At the Mercy of the Bullets

It was two in the morning and our neighbourhood was deep asleep.

Suddenly, the calm was replaced by a terrible clamour. Bright lights lit up the dark sky like an extravagant firework display.

We were instantly wide awake and ran to hide in corners we knew to be safe. It wasn’t the first time this had happened. This was a repeat of what had been happening to us ever since the regime soldiers set foot in our city.

We lost all sense of security that day, when our city became an open prison we could not escape.

Checkpoints were set up both inside the city and at its entrances, and strict curfews imposed.

The government soldiers who manned these checkpoints swept through the houses in the surrounding streets, emptying them of all their occupants and arresting any young men they found.

They were brutal and shot at anything that moved; passersby, cats, dogs.

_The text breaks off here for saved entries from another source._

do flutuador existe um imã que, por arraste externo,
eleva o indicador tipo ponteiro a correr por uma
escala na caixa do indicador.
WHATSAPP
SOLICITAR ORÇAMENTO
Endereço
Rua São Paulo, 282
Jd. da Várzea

Sometimes they just fired rounds of bullets in the air.

We lived in fear, not knowing how to avoid their gunfire, wondering if their bullets would kill, wound or paralyse us.

Once our young neighbour Mohammad was playing on his new bike when he was shot. The bullet hit his spine, leaving him halfway between life and death.

Mohammad is now paralysed and can no longer play on his bike, or with his two sisters.

His father and mother are heartbroken, yet they continue to work hard to provide for their children, hoping to offer them some sort of happiness in the harsh circumstances in which they live.

Our children are no longer safe. Those who venture out on the streets end up in the line of fire, as if punished for the sin of playing.

Many of them now opt to stay at home, but they are not safe from the attacks there either.

On this night, missiles exploded in the air, showering upon rooftops and smashing through windows and walls alike.

The regime soldiers brought their tanks into our neighbourhood., thundering through the city opening fire at the source of even the faintest light.

Neighbours shouted out to one another, urging people to turn off their lights, stay clear of windows and head towards the lower floors.

I heard some voices outside and crept to the window to see what was happening. I could barely make out the figures of five men crouching in the darkness.

They were trying to hide from the three tanks that had begun to advance down our street.

The light of a stun grenade suddenly flashed through the night, and I saw them clearly. The tanks opened fire in their direction, although moments later they withdrew to head down another street.

As soon as the tanks were gone, the neighbourhood men ran outside to see what had happened to the five strangers. They were all alive, though one of them had been slightly injured.

They took the wounded man to a woman who lived in our building and knew some basic first aid techniques. She cleaned and bandaged his injuries before giving him some antibiotics as a precaution against infection.

“What happened? Why are you here?’ the neighbours asked the men.

“We’re labourers,” one of them answered. “We earn a living by harvesting hay at a farm nearby. We work in the evening to avoid the heat of the sun, then load our truck and leave at nightfall.

“We got lost while driving home tonight and strayed into a government manned street. They opened fire on us so we left the truck and ran for our lives, until we got here.”

We invited the men into our homes, offering them something to eat and a place to sleep.

They left in the morning, heading towards their village. They were all terribly upset to have lost their truck and a full load of hay.

Eman Mohammed is the pseudonym of a Damascus Bureau contributor living in Idlib’s countryside. The mother-of-three runs a vocational and education project for women, and has also worked as a volunteer in a polio vaccination campaign.